First, the relationship between pollen frequencies and tree species abundance is not simple, although for very small woodland hollows there are strong linear relations between the two. Pollen analysis depends on trees producing flowers and on the relative frequency of all pollen producing plants in the catchment. Any trees which do not flower (e.g. many species when growing in the understorey) will not be represented, and wind-pollinated species produce larger quantities of lighter pollen than those pollinated by insects (e.g. fruit trees). Consequently, it can be difficult to be sure about the true composition of past woodland from pollen analysis alone. Further, sites may receive pollen from large areas which makes it difficult to reconstruct a good impression of former local vegetation cover (Tipping 1998).
Catkins
Second, for much of Scotland, the degree of spatial resolution of pollen analysis information which can be produced at present is too coarse and fragmented to serve as a guide to native woodland restoration, although more detailed reconstructions are possible in specific areas where detailed work has been carried out, such as the Southern Uplands (Tipping 1998).
Third, even where pollen information is good, it may not be appropriate to use it as a template for designing a new native woodland, because most pollen analysis reconstructs vegetation from several thousand years ago and this may not be appropriate (climatically or edaphically) for the present-day establishment of woodland cover on a site.
The concept of woodland ‘naturalness’
Peterken (1996) defines five degrees of woodland naturalness, of which original-naturalness, the state which existed before people became a significant factor, is the type which can be reconstructed from most pollen diagrams.
Present-naturalness is the hypothetical state which would prevail now if people had never become a significant factor. Such forests would have continued to develop in response to climatic change, long-term soil maturation and continued migration of species. Therefore, they could be very different in many ways from the original-natural forests.

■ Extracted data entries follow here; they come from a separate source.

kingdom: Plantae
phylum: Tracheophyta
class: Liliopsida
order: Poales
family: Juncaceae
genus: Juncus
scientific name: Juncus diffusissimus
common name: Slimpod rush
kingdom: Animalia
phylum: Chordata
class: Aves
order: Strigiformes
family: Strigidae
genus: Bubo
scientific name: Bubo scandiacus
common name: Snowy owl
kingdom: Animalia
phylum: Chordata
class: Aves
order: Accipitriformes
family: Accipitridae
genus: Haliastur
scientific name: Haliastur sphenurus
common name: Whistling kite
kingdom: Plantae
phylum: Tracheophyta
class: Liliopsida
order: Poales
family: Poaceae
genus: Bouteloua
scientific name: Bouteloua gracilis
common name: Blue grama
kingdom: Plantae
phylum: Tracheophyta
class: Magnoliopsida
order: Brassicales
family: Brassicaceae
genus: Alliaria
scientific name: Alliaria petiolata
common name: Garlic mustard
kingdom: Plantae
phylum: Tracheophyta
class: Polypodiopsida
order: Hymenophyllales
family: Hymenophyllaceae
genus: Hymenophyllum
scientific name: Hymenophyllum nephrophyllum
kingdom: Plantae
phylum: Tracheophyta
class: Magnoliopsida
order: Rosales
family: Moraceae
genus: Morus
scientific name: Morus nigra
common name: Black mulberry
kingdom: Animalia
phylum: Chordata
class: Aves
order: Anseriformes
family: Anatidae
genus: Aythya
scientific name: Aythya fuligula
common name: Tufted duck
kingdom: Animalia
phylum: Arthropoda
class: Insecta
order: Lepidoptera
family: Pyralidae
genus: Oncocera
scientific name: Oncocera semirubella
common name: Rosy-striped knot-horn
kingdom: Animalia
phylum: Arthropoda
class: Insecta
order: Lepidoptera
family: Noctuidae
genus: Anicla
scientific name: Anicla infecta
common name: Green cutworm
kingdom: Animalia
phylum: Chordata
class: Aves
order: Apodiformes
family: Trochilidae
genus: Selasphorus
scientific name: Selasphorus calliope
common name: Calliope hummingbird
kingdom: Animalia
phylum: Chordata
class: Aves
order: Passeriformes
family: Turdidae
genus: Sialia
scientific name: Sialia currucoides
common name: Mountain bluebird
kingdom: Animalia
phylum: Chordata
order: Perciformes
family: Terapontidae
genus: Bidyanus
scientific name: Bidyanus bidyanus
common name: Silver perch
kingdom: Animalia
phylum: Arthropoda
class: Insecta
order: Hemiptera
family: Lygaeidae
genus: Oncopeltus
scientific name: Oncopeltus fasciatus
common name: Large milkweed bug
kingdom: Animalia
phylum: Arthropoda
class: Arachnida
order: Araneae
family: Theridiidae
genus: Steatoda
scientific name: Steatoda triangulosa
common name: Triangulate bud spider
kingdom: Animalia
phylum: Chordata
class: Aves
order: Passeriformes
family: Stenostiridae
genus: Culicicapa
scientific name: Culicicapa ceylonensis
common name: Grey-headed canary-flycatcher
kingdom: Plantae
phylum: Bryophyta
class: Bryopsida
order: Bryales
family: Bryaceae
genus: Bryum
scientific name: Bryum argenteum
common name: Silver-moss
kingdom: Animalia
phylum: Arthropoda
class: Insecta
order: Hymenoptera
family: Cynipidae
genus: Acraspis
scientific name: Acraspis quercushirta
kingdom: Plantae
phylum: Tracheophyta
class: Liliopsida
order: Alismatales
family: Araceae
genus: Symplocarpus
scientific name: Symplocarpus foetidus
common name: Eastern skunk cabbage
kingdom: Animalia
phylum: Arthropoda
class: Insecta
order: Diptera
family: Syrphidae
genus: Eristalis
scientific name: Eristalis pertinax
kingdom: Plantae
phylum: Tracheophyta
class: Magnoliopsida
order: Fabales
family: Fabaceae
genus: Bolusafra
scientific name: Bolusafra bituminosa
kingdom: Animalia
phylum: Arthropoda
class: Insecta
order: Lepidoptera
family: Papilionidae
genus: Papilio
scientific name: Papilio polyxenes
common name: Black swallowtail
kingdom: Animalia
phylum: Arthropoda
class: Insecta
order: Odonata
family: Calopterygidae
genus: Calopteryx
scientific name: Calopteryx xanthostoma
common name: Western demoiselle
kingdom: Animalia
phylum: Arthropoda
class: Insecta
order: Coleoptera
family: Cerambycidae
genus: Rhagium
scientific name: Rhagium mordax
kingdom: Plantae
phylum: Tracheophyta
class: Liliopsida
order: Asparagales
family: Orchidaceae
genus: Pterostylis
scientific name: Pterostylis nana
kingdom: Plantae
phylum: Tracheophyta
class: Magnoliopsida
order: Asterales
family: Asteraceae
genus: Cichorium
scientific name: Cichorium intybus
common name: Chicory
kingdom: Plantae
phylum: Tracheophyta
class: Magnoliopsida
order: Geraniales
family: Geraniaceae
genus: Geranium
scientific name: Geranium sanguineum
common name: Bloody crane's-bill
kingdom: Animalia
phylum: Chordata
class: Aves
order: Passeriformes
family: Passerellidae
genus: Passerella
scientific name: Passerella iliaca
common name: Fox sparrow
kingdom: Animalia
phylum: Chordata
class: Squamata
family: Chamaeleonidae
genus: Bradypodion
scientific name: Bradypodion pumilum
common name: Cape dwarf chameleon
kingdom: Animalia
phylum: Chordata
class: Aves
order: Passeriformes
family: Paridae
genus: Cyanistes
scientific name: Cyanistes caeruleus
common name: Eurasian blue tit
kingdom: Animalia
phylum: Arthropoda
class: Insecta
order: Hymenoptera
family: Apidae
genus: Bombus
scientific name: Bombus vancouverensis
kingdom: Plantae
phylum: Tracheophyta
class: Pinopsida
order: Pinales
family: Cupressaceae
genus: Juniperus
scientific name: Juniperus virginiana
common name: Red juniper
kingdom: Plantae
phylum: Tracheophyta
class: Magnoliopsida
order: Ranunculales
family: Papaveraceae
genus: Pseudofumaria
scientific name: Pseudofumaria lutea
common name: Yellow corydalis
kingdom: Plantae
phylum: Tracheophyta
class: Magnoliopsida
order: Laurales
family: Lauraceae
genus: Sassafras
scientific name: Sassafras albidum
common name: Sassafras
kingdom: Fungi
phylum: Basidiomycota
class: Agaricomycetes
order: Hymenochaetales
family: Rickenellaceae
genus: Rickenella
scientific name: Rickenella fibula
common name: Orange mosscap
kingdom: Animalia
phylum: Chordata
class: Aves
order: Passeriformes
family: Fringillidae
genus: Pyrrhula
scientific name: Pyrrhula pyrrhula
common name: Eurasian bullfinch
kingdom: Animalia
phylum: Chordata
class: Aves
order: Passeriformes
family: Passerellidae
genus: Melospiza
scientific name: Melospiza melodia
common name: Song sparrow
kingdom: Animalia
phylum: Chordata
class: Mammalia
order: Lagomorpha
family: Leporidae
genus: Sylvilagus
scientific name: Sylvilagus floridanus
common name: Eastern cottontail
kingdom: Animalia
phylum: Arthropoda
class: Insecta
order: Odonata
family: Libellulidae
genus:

Potential-naturalness is the forest that would develop now if human influence were removed completely, and the resultant succession took place instantly. Such forest would be different again, because soils have changed due to the removal of forest cover and subsequent land-use, and they may also have been affected by eutrophication and other forms of pollution.
The NWM, in matching potential woodland types to existing soil types, predicts potential-naturalness. Rather than attempting to recreate an idealised concept of woodland at the post-glacial climatic optimum or any other historical time, the NWM enables the prediction of woodland types which would develop under current climate and soil conditions.